– Не знаю, может быть… Старость так старость, – неуверенно согласился Карандаш, не начинать же доказывать, что ты еще хоть куда. – Только тогда Король наш уже с детства старым был. Я его спросил как-то, когда он начал старье собирать, он ответил, что его всегда к нему тянуло, сколько себя помнит.
– Так и есть, – всё с той же медицинской убежденностью подтвердила Вика. – Ты разве не замечал, что он совсем не меняется? Сколько лет его знаю, он всё такой же, от смены прикидов это только сильнее в глаза бросается. Всё потому, что ему некуда меняться, он уже родился старым. Я в “Науке и жизни” читала, что бывают такие случаи, очень редкие.
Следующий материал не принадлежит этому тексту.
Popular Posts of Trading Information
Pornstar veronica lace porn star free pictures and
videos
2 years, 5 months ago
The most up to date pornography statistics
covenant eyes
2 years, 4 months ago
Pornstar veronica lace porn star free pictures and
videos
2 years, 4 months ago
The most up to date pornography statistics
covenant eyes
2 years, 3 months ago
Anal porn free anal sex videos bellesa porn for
А у Боцмана теория, что Король вообще вне времени существует, по крайней мере частично, то есть одной ногой во времени, как мы все, а другой ногой – вне, как его мать.
– Ага, то-то он мне рассказывал, что у него ноги разных размеров, одна на полразмера больше, чем другая. Та, что меньше, наверное, о время стерлась.
– Зря смеешься. Всякое бывает. Глупо думать, что все одинаковые.
Карандаш вгляделся в налитое упорством застывшее Викино лицо (казалось, она может полчаса смотреть в одну точку, не моргнув ни разу) и понял, что ее давняя любовь – не любовь, а какая-то оцепенелая привязанность к Королю, граничащая с хронической зависимостью: допускает любые объяснения его непохожести на всех в диапазоне от клинической психиатрии до совершенно ненаучной фантастики. Спорить с ней о Короле было бесполезно. Ее воображаемая связь с ним была нерушима, не нуждаясь со стороны Короля ни в каких подтверждениях. И никакие его насмешки над Викой не могли ее разорвать.
– Где, кстати говоря, твой Боцман? Он же вроде прийти собирался.
– Раз собирался, значит, придет, – без интереса ответила Вика. – Куда он денется.
Боцман появился минут через пятнадцать, усталый, отдувающийся, как будто торопился и сильно запыхался, хотя в действительности никуда он не спешил, а просто быстро уставал от своей полноты. Был он, кажется, почти совсем трезв, но всё равно, когда плюхнулся на стул рядом с Карандашом, тот уловил исходящий от него запах кофе с коньяком, смешанный с кислым запахом пота. Очевидно, от постоянного употребления коньячного кофе его аромат так въелся в Боцмана, что не покидал даже в дни воздержания.
Отдышавшись, Боцман запустил руку за пазуху, долго рылся там, уходя всё глубже, погружаясь во всё более затхлые свои недра, пока не извлек из какого-то самого потайного кармана маленький значок, который с гордостью протянул Вике:
– Сегодня утром специально для тебя купил.
Привыкшая к его подаркам Вика приняла значок равнодушно, но, разглядев, улыбнулась, и лицо Боцмана засияло расплывшимся отражением ее улыбки. Вика прикрепила значок, и Карандаш смог прочитать надпись на нем: “Победитель социалистического соревнования”.
– Если бы сейчас было социалистическое соревнование, – убежденно сказала Вика, – я бы обязательно в нем победила. В лепешку бы разбилась, а победила.
– Сейчас только капиталистическое соревнование, а в нем побеждать западло, – кисло усмехнулся Боцман.
Откинувшись на спинку стула, он издал губами презрительный звук вроде “пф” и начал погружаться в обычное для него полусонное состояние, из которого ему было удобнее наблюдать за происходящим, но Карандаш не дал ему укрыться за этой маской:
– Слушай, Боцман, мы тут с Викой, пока тебя не было, о снах говорили и выяснили, что нам похожие снились. А ты видел себя когда-нибудь во сне голым среди одетых?
Боцман весь заколыхался от глубинного внутреннего смеха, прорвавшегося наружу целой серией лопающихся на губах “пф”:
– Я своих снов вообще не помню. А ты что, видел?
– И я, и Вика, и Король с Лерой. По-разному, но суть, как я понимаю, одна.
– А я тебе могу сказать, в чем суть этого сна, что он означает.
– Ты ему лучше свой сон сперва расскажи, – вмешалась Вика, – тогда мы все на равных будем. Я же его помню, ты мне рассказывал. Про баню.
– Ах, этот. Это давно было, я его уж и забыл…
– Хочешь, чтобы я вместо тебя рассказала?
– Нет, зачем… Я и сам могу. – Боцман неуютно поежился на стуле. – Но он очень глупый…
– Чем глупее, тем лучше, – сказала Вика, умевшая, когда надо, быть безжалостной. – Давай выкладывай.